The men wrote: "Woman, without her man, is nothing."
The women wrote: "Woman: Without her, man is nothing."
 
A woman walked up to a little old man rocking in a chair on his porch.
"I couldn't help noticing how happy you look," she said. "What's your secret for a long happy life?"
"I smoke three packs of cigarettes a day," he said. "I also drink a case of whiskey a week, eat fatty foods, and never exercise."
"That's amazing," said the woman, "how old are you?"
"Twenty-six," he said.
 
A man found a magic genie who would grant him one wish.
The man said to the genie,” I wish that I had a non-stop bridge from here to Hawaii."
The genie said,” I’m sorry, but that's going to be very hard. Do you have another wish?"

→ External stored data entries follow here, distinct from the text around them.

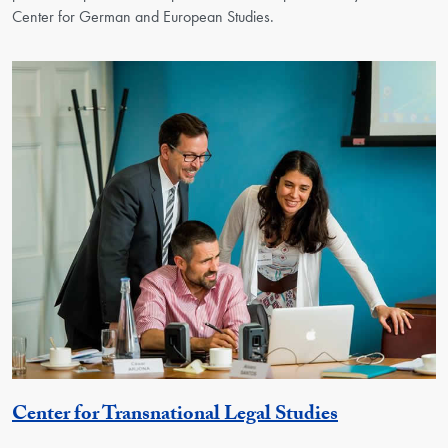
Center for German and European Studies.
Georgetown 
Center for Transnational Legal Studies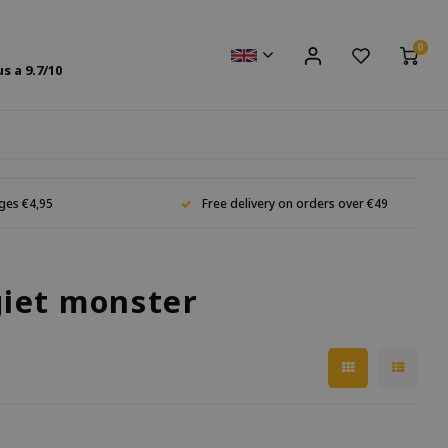
0
us a
9.7
/10
ges €4,95
Free delivery on orders over €49
giet monster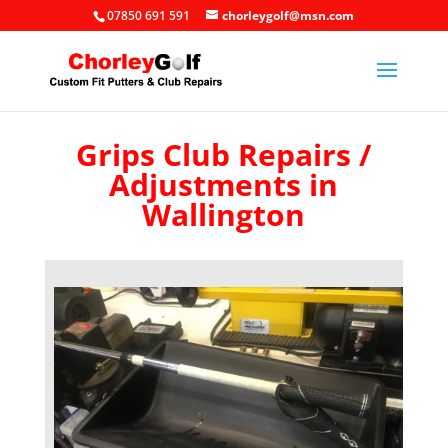
07850 691 591
chorleygolf@msn.com
Grips Club Repairs /
Adjustments in
Wallington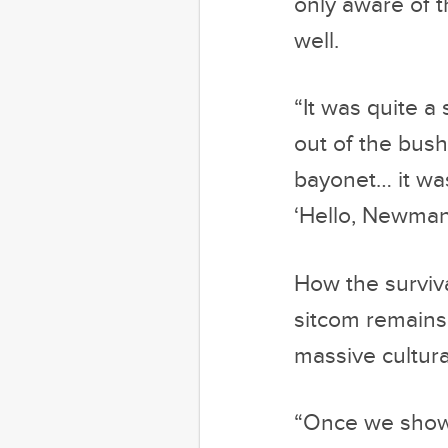
only aware of t
well.
“It was quite a
out of the bush
bayonet… it was
‘Hello, Newman
How the surviv
sitcom remains 
massive cultura
“Once we showe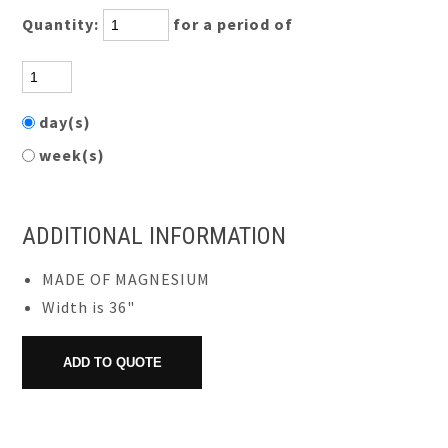
Quantity:
for a period of
day(s)
week(s)
ADDITIONAL INFORMATION
MADE OF MAGNESIUM
Width is 36"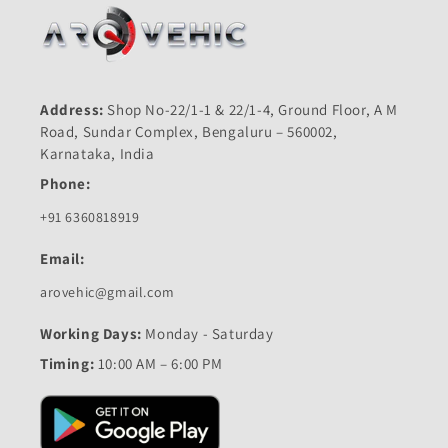
Address:
Shop No-22/1-1 & 22/1-4, Ground Floor, A M
Road, Sundar Complex, Bengaluru – 560002,
Karnataka, India
Phone:
+91 6360818919
Email:
arovehic@gmail.com
Working Days:
Monday - Saturday
Timing:
10:00 AM – 6:00 PM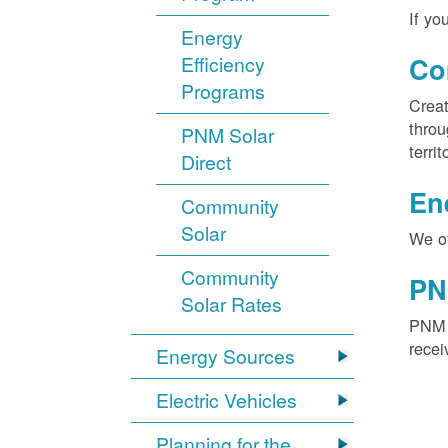
If yo
Energy
Efficiency
Co
Programs
Creat
throu
PNM Solar
territ
Direct
En
Community
Solar
We of
Community
PN
Solar Rates
PNM S
recei
Energy Sources
Electric Vehicles
Planning for the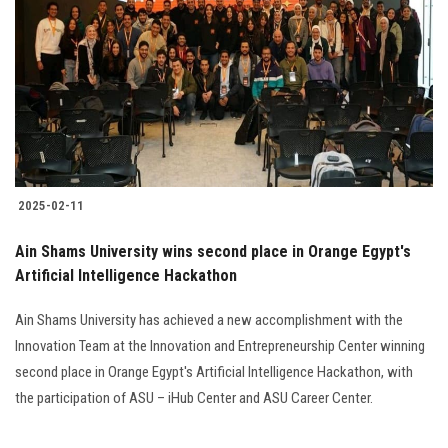
Students
Faculty Staff
Postgraduate
Alumni
2025-02-11
Employees
Ain Shams University wins second place in Orange Egypt's
Artificial Intelligence Hackathon
Visitors
Ain Shams University has achieved a new accomplishment with the
Apply Now
Innovation Team at the Innovation and Entrepreneurship Center winning
second place in Orange Egypt's Artificial Intelligence Hackathon, with
the participation of ASU – iHub Center and ASU Career Center.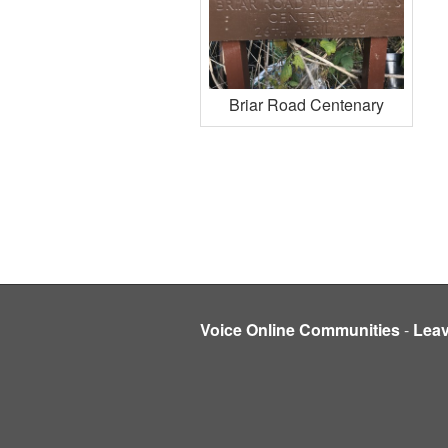
Briar Road Centenary
Voice Online Communities
-
Lea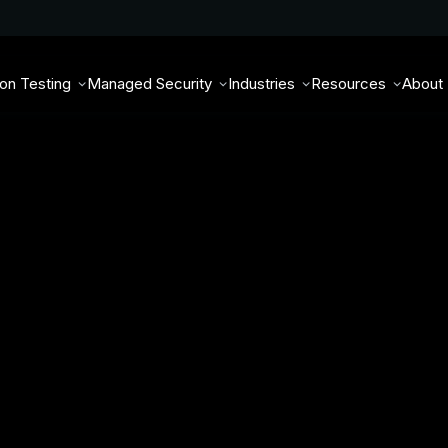
ion Testing
Managed Security
Industries
Resources
About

The man answered, "Of course! I want the power to understand all women."
The genie thought for a minute. He replied, "How many platforms did you want on that bridge?"
 
Girl: You remind me of the sea.
Boy: Why? Because I'm so wild and romantic?
Girl: No. You make me sick.
 
A girl involved with the women’s lib group boarded a crowded bus and one man rose to his feet.
“No, No, you must not give up your seat. I insist,” she said.
The man replied; “You may insist as much as you like, Lady,” “This is my street where I get off.”